> [Data]

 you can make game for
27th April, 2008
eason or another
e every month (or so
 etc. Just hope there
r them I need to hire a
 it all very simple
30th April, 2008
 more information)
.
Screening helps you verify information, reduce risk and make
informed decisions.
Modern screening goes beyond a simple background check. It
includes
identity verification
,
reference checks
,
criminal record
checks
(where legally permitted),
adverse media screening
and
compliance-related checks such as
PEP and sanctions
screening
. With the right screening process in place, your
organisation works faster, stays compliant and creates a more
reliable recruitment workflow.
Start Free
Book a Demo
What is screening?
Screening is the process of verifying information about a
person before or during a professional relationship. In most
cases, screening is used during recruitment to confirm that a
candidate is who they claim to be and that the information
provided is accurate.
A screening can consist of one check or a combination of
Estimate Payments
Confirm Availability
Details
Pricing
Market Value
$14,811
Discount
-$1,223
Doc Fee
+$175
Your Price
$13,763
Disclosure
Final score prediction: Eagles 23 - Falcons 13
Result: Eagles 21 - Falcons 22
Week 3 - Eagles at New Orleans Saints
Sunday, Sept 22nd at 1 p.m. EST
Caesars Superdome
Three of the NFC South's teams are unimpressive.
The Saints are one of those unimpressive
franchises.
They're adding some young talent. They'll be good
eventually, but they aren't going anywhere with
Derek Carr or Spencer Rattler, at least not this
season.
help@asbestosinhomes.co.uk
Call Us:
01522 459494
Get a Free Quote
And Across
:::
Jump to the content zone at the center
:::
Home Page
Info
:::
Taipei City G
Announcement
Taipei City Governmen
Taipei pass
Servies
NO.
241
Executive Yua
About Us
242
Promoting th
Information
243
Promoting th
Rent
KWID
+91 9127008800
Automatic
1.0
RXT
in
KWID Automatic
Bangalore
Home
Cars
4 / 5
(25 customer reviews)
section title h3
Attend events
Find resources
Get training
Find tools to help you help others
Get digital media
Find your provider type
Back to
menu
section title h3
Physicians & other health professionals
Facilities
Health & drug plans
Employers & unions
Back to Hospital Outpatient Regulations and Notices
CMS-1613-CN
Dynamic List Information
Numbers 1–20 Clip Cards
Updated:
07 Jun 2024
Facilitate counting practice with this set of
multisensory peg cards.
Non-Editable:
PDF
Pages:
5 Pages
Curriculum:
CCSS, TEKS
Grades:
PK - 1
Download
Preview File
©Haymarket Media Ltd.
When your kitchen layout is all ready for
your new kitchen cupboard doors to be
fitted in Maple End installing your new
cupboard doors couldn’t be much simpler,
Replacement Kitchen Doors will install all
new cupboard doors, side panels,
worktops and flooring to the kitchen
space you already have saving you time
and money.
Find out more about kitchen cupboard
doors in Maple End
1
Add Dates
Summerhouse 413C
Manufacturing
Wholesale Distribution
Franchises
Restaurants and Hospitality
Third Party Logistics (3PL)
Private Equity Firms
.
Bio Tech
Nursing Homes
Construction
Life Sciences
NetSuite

> [Task goal] Filter on the word "process": copy each matching line from the entries above.

> [Task result]
. With the right screening process in place, your
Screening is the process of verifying information about a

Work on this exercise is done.